--- LISTED ENTRIES Enclosed Below ---

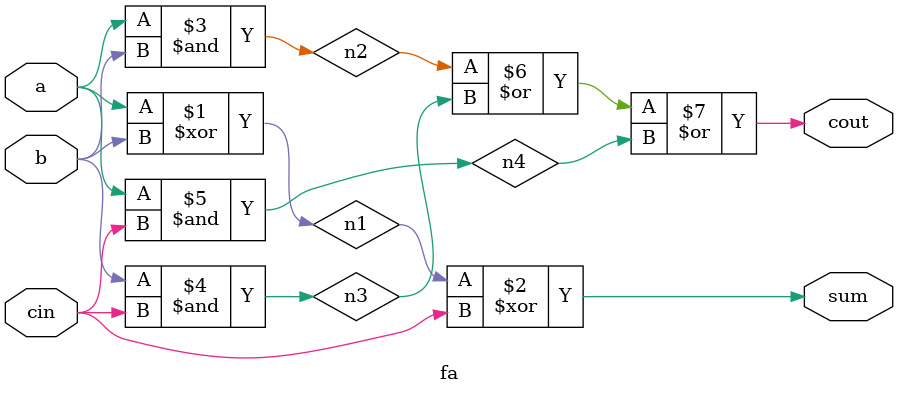
<source format=v>
module fa(a,b,cin,sum,cout);
	input a,b,cin;
	output sum,cout;
	wire n1,n2,n3;
	xor g1(n1,a,b);
	xor g2(sum,n1,cin);
	and g3(n2,a,b);
	and g4(n3,b,cin);
	and g5(n4,a,cin);
	or g6(cout,n2,n3,n4);
endmodule


</source>
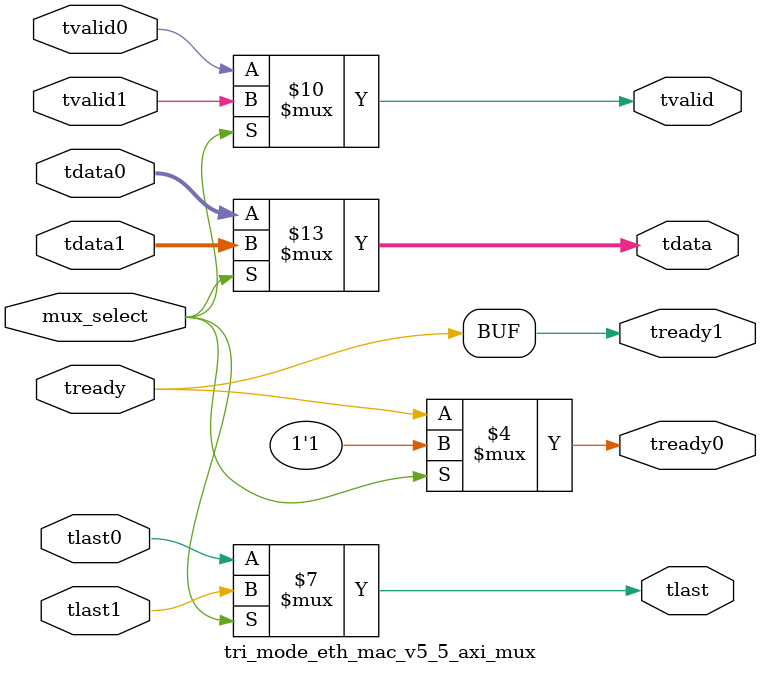
<source format=v>

`timescale 1 ps/1 ps

module tri_mode_eth_mac_v5_5_axi_mux (
   input                   mux_select,

   // mux inputs
   input       [7:0]       tdata0,
   input                   tvalid0,
   input                   tlast0,
   output reg              tready0,
   
   input       [7:0]       tdata1,
   input                   tvalid1,
   input                   tlast1,
   output reg              tready1,
   
   // mux outputs
   output reg  [7:0]       tdata,
   output reg              tvalid,
   output reg              tlast,
   input                   tready
);

always @(mux_select or tdata0 or tvalid0 or tlast0 or tdata1 or 
         tvalid1 or tlast1)
begin
   if (mux_select) begin
      tdata    = tdata1;
      tvalid   = tvalid1;
      tlast    = tlast1;
   end
   else begin
      tdata    = tdata0;
      tvalid   = tvalid0;
      tlast    = tlast0;
   end
end

always @(mux_select or tready)
begin
   if (mux_select) begin
      tready0     = 1'b1;
   end
   else begin
      tready0     = tready;
   end
   tready1     = tready;
end

endmodule

</source>
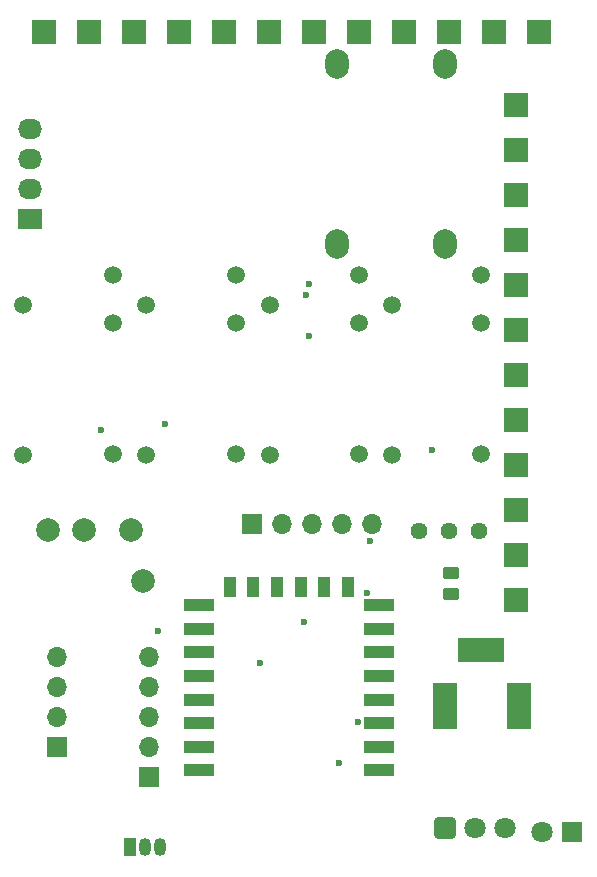
<source format=gbr>
%TF.GenerationSoftware,KiCad,Pcbnew,8.0.5*%
%TF.CreationDate,2024-10-28T11:16:19+03:00*%
%TF.ProjectId,IoTmanager,496f546d-616e-4616-9765-722e6b696361,rev?*%
%TF.SameCoordinates,Original*%
%TF.FileFunction,Soldermask,Top*%
%TF.FilePolarity,Negative*%
%FSLAX46Y46*%
G04 Gerber Fmt 4.6, Leading zero omitted, Abs format (unit mm)*
G04 Created by KiCad (PCBNEW 8.0.5) date 2024-10-28 11:16:19*
%MOMM*%
%LPD*%
G01*
G04 APERTURE LIST*
G04 Aperture macros list*
%AMRoundRect*
0 Rectangle with rounded corners*
0 $1 Rounding radius*
0 $2 $3 $4 $5 $6 $7 $8 $9 X,Y pos of 4 corners*
0 Add a 4 corners polygon primitive as box body*
4,1,4,$2,$3,$4,$5,$6,$7,$8,$9,$2,$3,0*
0 Add four circle primitives for the rounded corners*
1,1,$1+$1,$2,$3*
1,1,$1+$1,$4,$5*
1,1,$1+$1,$6,$7*
1,1,$1+$1,$8,$9*
0 Add four rect primitives between the rounded corners*
20,1,$1+$1,$2,$3,$4,$5,0*
20,1,$1+$1,$4,$5,$6,$7,0*
20,1,$1+$1,$6,$7,$8,$9,0*
20,1,$1+$1,$8,$9,$2,$3,0*%
G04 Aperture macros list end*
%ADD10R,1.700000X1.700000*%
%ADD11O,1.700000X1.700000*%
%ADD12R,1.050000X1.500000*%
%ADD13O,1.050000X1.500000*%
%ADD14C,1.500000*%
%ADD15R,2.000000X4.000000*%
%ADD16R,4.000000X2.000000*%
%ADD17C,1.440000*%
%ADD18R,1.800000X1.800000*%
%ADD19C,1.800000*%
%ADD20R,2.500000X1.000000*%
%ADD21R,1.000000X1.800000*%
%ADD22R,2.000000X2.000000*%
%ADD23O,2.000000X2.500000*%
%ADD24RoundRect,0.250200X-0.649800X-0.649800X0.649800X-0.649800X0.649800X0.649800X-0.649800X0.649800X0*%
%ADD25C,2.000000*%
%ADD26RoundRect,0.250000X-0.450000X0.262500X-0.450000X-0.262500X0.450000X-0.262500X0.450000X0.262500X0*%
%ADD27R,2.032000X1.727200*%
%ADD28O,2.032000X1.727200*%
%ADD29C,0.600000*%
G04 APERTURE END LIST*
D10*
%TO.C,max1*%
X98300000Y-102300000D03*
D11*
X100840000Y-102300000D03*
X103380000Y-102300000D03*
X105920000Y-102300000D03*
X108460000Y-102300000D03*
%TD*%
D12*
%TO.C,U7*%
X88000000Y-129700000D03*
D13*
X89270000Y-129700000D03*
X90540000Y-129700000D03*
%TD*%
D10*
%TO.C,display/ads1*%
X81840000Y-121220000D03*
D11*
X81840000Y-118680000D03*
X81840000Y-116140000D03*
X81840000Y-113600000D03*
%TD*%
D14*
%TO.C,K1*%
X86540000Y-81260000D03*
X86540000Y-85300000D03*
X78940000Y-83800000D03*
X86540000Y-96400000D03*
X78940000Y-96500000D03*
%TD*%
D15*
%TO.C,dc-in1*%
X114700000Y-117700000D03*
D16*
X117700000Y-113000000D03*
D15*
X120900000Y-117700000D03*
%TD*%
D17*
%TO.C,RV1*%
X112460000Y-102900000D03*
X115000000Y-102900000D03*
X117540000Y-102900000D03*
%TD*%
D18*
%TO.C,D1*%
X125440000Y-128400000D03*
D19*
X122900000Y-128400000D03*
%TD*%
D20*
%TO.C,U2*%
X109040000Y-123200000D03*
X109040000Y-121200000D03*
X109040000Y-119200000D03*
X109040000Y-117200000D03*
X109040000Y-115200000D03*
X109040000Y-113200000D03*
X109040000Y-111200000D03*
X109040000Y-109200000D03*
D21*
X106440000Y-107700000D03*
X104440000Y-107700000D03*
X102440000Y-107700000D03*
X100440000Y-107700000D03*
X98440000Y-107700000D03*
X96440000Y-107700000D03*
D20*
X93840000Y-109200000D03*
X93840000Y-111200000D03*
X93840000Y-113200000D03*
X93840000Y-115200000D03*
X93840000Y-117200000D03*
X93840000Y-119200000D03*
X93840000Y-121200000D03*
X93840000Y-123200000D03*
%TD*%
D22*
%TO.C,J3*%
X122600000Y-60700000D03*
X118790000Y-60700000D03*
X114980000Y-60700000D03*
X111170000Y-60700000D03*
X107360000Y-60700000D03*
X103550000Y-60700000D03*
X99740000Y-60700000D03*
X95930000Y-60700000D03*
X92120000Y-60700000D03*
X88310000Y-60700000D03*
X84500000Y-60700000D03*
X80690000Y-60700000D03*
%TD*%
D23*
%TO.C,U4*%
X114640000Y-63400000D03*
X105500000Y-63400000D03*
X114640000Y-78640000D03*
X105500000Y-78640000D03*
%TD*%
D14*
%TO.C,K4*%
X99820000Y-96500000D03*
X107420000Y-96400000D03*
X99820000Y-83800000D03*
X107420000Y-85300000D03*
X107420000Y-81260000D03*
%TD*%
D10*
%TO.C,J1*%
X89570000Y-123740000D03*
D11*
X89570000Y-121200000D03*
X89570000Y-118660000D03*
X89570000Y-116120000D03*
X89570000Y-113580000D03*
%TD*%
D24*
%TO.C,U3*%
X114660000Y-128100000D03*
D19*
X117200000Y-128100000D03*
X119740000Y-128100000D03*
%TD*%
D25*
%TO.C,U5*%
X89085000Y-107200000D03*
X88085000Y-102800000D03*
X84085000Y-102800000D03*
X81085000Y-102800000D03*
%TD*%
D14*
%TO.C,K3-possible-d1*%
X89340000Y-96500000D03*
X96940000Y-96400000D03*
X89340000Y-83800000D03*
X96940000Y-85300000D03*
X96940000Y-81260000D03*
%TD*%
D22*
%TO.C,J2*%
X120700000Y-108800000D03*
X120700000Y-104990000D03*
X120700000Y-101180000D03*
X120700000Y-97370000D03*
X120700000Y-93560000D03*
X120700000Y-89750000D03*
X120700000Y-85940000D03*
X120700000Y-82130000D03*
X120700000Y-78320000D03*
X120700000Y-74510000D03*
X120700000Y-70700000D03*
X120700000Y-66890000D03*
%TD*%
D14*
%TO.C,K2*%
X117740000Y-81260000D03*
X117740000Y-85300000D03*
X110140000Y-83800000D03*
X117740000Y-96400000D03*
X110140000Y-96500000D03*
%TD*%
D26*
%TO.C,R3*%
X115200000Y-106475000D03*
X115200000Y-108300000D03*
%TD*%
D27*
%TO.C,MX-RM-5V-RF-sensor1*%
X79500029Y-76540707D03*
D28*
X79500029Y-74000707D03*
X79500029Y-71460707D03*
X79500029Y-68920707D03*
%TD*%
D29*
X90952800Y-93901700D03*
X108320600Y-103755900D03*
X99040600Y-114125100D03*
X102709000Y-110661500D03*
X108099100Y-108200000D03*
X85542400Y-94343300D03*
X113531600Y-96094300D03*
X103136200Y-81999400D03*
X103122800Y-86389700D03*
X90392100Y-111391700D03*
X102881100Y-82908800D03*
X105700500Y-122586800D03*
X107290000Y-119136200D03*
M02*

</source>
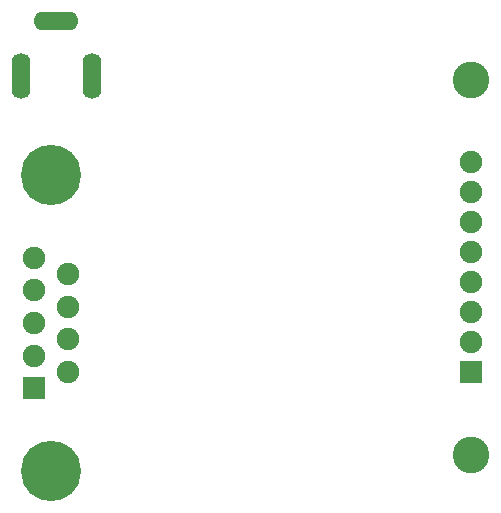
<source format=gbs>
G04 Layer: BottomSolderMaskLayer*
G04 EasyEDA v6.5.32, 2023-07-27 18:43:02*
G04 c15d88bf44794416bd69d8e6bd355938,5a6b42c53f6a479593ecc07194224c93,10*
G04 Gerber Generator version 0.2*
G04 Scale: 100 percent, Rotated: No, Reflected: No *
G04 Dimensions in millimeters *
G04 leading zeros omitted , absolute positions ,4 integer and 5 decimal *
%FSLAX45Y45*%
%MOMM*%

%AMMACRO1*1,1,$1,$2,$3*1,1,$1,$4,$5*1,1,$1,0-$2,0-$3*1,1,$1,0-$4,0-$5*20,1,$1,$2,$3,$4,$5,0*20,1,$1,$4,$5,0-$2,0-$3,0*20,1,$1,0-$2,0-$3,0-$4,0-$5,0*20,1,$1,0-$4,0-$5,$2,$3,0*4,1,4,$2,$3,$4,$5,0-$2,0-$3,0-$4,0-$5,$2,$3,0*%
%ADD10MACRO1,0.1016X-0.9X-0.9X-0.9X0.9*%
%ADD11C,1.9016*%
%ADD12C,5.1016*%
%ADD13O,3.8015926X1.6015970000000002*%
%ADD14O,1.6015970000000002X3.9015924*%
%ADD15C,3.1016*%

%LPD*%
D10*
G01*
X45466010Y1333494D03*
D11*
G01*
X45466025Y1587500D03*
G01*
X45466025Y1841500D03*
G01*
X45466025Y2095500D03*
G01*
X45466025Y2349500D03*
G01*
X45466025Y2603500D03*
G01*
X45466025Y2857500D03*
G01*
X45466025Y3111500D03*
G01*
X41768003Y1752574D03*
D12*
G01*
X41909964Y502615D03*
D10*
G01*
X41768003Y1198575D03*
D11*
G01*
X41768003Y1475562D03*
G01*
X41768003Y2029561D03*
G01*
X41767978Y2306573D03*
G01*
X42052001Y1337081D03*
G01*
X42052001Y1614068D03*
G01*
X42052001Y1891080D03*
G01*
X42052001Y2168067D03*
D12*
G01*
X41909964Y3002610D03*
D13*
G01*
X41955999Y4309237D03*
D14*
G01*
X41660825Y3844162D03*
G01*
X42260774Y3844162D03*
D15*
G01*
X45466000Y635000D03*
G01*
X45466000Y3810000D03*
M02*

</source>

--- End of Enclosed LISTED ENTRIES ---

#### [INSTRUCTIONS FOR THE TASK]
The lines needed are those in the data above that hold the string "format"; copy each of them.

#### [SOLVED EXERCISE]
<source format=v>
<source format=v>
<source format=gbr>
G04 Gerber Fmt 4.6, Leading zero omitted, Abs format (unit mm)*
<source format=gbs>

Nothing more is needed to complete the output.